Effect of copy-up mutations in the trfA gene on DNA amplification. All host strains carry the same pBAC/oriV plasmid with a 108-kb DNA insert (pCG275). Growth conditions and the induction of TrfA synthesis by L-arabinose (A) are described in Methods.
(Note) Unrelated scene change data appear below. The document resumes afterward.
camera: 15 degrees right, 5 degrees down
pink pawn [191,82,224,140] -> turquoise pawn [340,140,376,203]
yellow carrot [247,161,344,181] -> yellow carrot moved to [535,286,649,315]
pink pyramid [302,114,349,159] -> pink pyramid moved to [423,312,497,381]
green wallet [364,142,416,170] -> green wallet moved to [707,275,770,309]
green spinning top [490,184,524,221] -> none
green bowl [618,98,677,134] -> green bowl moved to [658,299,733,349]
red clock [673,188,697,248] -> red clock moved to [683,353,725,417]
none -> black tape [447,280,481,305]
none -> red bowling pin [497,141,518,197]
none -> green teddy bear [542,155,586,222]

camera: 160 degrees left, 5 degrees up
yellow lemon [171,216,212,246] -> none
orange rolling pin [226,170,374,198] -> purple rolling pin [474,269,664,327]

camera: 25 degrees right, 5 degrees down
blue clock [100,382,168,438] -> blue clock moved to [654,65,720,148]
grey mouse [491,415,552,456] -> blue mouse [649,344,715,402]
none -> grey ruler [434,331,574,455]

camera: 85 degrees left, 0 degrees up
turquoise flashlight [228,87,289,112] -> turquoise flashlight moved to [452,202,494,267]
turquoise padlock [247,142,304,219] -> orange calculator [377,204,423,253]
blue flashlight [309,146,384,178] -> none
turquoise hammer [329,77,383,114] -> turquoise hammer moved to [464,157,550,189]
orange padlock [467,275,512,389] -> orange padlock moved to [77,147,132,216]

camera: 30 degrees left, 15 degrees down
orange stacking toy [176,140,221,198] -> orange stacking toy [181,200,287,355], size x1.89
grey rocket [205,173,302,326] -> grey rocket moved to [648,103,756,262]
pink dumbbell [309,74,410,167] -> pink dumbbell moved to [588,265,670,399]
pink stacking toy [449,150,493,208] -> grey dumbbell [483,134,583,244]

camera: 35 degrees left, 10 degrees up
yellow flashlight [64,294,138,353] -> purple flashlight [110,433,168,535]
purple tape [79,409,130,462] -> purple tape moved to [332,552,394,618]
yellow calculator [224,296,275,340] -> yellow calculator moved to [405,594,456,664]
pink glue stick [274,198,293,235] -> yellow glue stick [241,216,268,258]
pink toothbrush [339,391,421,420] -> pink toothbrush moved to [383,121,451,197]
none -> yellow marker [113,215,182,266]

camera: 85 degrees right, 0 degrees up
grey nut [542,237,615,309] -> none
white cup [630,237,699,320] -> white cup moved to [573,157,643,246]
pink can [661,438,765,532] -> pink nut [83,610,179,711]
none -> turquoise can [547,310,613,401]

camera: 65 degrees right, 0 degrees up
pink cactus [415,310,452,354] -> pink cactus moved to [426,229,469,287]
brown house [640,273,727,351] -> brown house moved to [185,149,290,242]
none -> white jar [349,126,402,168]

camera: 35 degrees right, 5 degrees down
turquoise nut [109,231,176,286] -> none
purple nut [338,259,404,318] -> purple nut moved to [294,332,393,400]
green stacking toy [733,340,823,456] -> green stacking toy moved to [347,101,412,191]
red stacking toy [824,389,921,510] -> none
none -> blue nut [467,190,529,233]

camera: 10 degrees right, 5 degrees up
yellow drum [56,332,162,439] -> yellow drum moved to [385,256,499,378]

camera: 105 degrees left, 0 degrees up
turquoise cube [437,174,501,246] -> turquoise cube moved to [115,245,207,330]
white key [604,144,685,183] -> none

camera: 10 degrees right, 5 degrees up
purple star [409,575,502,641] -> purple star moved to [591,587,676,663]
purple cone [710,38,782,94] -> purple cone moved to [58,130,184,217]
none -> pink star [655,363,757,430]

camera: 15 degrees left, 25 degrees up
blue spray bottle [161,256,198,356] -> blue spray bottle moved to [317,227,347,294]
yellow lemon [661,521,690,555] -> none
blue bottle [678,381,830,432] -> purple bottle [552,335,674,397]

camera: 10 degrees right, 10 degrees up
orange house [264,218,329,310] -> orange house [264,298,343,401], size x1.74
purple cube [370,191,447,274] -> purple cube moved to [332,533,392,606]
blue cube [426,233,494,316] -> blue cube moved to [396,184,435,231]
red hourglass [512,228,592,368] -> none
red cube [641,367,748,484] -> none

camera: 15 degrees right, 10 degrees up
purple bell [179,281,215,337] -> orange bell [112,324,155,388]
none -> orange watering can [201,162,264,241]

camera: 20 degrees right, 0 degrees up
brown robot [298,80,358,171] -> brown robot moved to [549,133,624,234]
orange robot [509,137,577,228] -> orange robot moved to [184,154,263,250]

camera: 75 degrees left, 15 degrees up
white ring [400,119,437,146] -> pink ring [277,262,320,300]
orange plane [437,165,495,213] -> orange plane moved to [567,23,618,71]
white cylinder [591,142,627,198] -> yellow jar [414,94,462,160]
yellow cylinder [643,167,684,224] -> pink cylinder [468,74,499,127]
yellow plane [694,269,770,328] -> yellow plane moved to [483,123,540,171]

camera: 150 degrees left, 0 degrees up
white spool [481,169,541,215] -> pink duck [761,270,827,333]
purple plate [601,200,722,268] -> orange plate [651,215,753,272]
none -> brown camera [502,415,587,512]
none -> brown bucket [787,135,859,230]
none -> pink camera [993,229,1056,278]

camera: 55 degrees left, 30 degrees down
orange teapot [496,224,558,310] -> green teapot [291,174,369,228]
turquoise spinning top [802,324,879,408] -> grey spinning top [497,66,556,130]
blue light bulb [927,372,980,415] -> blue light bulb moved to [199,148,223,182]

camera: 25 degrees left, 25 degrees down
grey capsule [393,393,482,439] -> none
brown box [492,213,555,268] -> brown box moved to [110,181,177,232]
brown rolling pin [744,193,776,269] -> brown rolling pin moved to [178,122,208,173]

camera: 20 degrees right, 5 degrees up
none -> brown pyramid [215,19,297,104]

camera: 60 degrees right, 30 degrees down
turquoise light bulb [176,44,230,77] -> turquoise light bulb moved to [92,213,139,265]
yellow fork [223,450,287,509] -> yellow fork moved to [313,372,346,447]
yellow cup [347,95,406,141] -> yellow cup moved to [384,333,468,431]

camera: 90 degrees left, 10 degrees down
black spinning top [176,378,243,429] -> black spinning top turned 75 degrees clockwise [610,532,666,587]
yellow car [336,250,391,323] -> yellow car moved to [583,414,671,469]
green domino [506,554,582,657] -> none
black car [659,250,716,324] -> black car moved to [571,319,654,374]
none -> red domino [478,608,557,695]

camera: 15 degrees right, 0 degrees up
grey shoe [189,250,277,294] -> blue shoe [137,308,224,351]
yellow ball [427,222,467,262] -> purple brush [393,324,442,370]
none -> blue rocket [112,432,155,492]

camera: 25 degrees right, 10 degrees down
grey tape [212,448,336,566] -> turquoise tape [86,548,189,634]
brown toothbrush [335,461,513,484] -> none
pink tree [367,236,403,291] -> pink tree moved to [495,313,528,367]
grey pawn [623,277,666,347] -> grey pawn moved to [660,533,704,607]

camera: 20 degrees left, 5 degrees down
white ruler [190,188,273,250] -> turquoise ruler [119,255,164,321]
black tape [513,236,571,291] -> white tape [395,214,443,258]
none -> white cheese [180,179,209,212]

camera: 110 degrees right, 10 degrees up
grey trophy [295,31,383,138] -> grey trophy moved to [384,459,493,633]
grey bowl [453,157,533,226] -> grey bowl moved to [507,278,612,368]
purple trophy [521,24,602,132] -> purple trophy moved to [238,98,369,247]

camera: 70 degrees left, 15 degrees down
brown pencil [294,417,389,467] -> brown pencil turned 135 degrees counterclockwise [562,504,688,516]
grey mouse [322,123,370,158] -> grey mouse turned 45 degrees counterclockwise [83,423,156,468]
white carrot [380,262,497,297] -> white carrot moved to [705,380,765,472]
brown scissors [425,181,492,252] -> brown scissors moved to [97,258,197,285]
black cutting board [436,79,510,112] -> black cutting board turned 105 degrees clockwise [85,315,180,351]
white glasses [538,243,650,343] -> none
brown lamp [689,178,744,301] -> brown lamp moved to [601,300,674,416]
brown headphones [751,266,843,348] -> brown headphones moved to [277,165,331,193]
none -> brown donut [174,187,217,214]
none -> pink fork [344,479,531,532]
DNA samples prepared by phenol extraction and ethanol precipitation were digested with SmaI and run on a 0.6% agarose gel. (Lanes 1,3,5,7) LB medium (LB); (lanes 2,4,6,8) LB + 0.01% A. (Lanes 1,2) Strain JW439 containing the trfA254 mutation; (lanes 3,4) strain JW499 containing the trfA173 mutation; (lanes 5,6) strain JW500 containing the trfA171 mutation; (lanes 7,8) strain JW501 containing the trfA250 mutation. Amplifications (lanes 2,6,8) of plasmid + 108-kb insert are estimated to be up to 30-fold.

Figure 7

Amplification of the DNA of pBAC/oriV clones carrying (A,C) 108-kb or (B) 122-kb inserts of foreign DNA, when propagated in the DH10B host and in two commercial hosts, GeneHogs (Invitrogen) and Stbl2 (Life Technologies, presently Invitrogen). All three host strains contain the araC–P_BAD–trfA254 cassette at their attB_λ site. Growth conditions and induction of TrfA synthesis by L-arabinose (A) are described in Methods. DNA samples prepared by phenol extraction and ethanol precipitation were digested with SalI (A,C) or with SmaI (B) and run on a 0.6% agarose gel. (A) Amplification of pBAC/oriV carrying a 108-kb insert (pCG275) in the JW427 host (trfA254; see JW439 in Table 2). (Lane 1) LB medium (LB); (lane 2) LB + 0.01% A. (B) Amplification of pBAC/oriV carrying a 122-kb insert (pCG274) in JW480 (GeneHogs trfA254). (Lane 1) LB; (lane 2) LB + 0.01% A. (C) Amplification of pBAC/oriV carrying a 108-kb insert (pCG275) in JW526 (Stbl2 trfA254). (Lane 1) LB; (lanes 2–6) LB + 0.01% A. (Lanes 3–6) DNA preparations were diluted 1/2, 1/4, 1/10, and 1/20, respectively. Comparison of lanes 1 and 6 indicates an ∼30-fold amplification of the plasmid with the 108-kb DNA insert.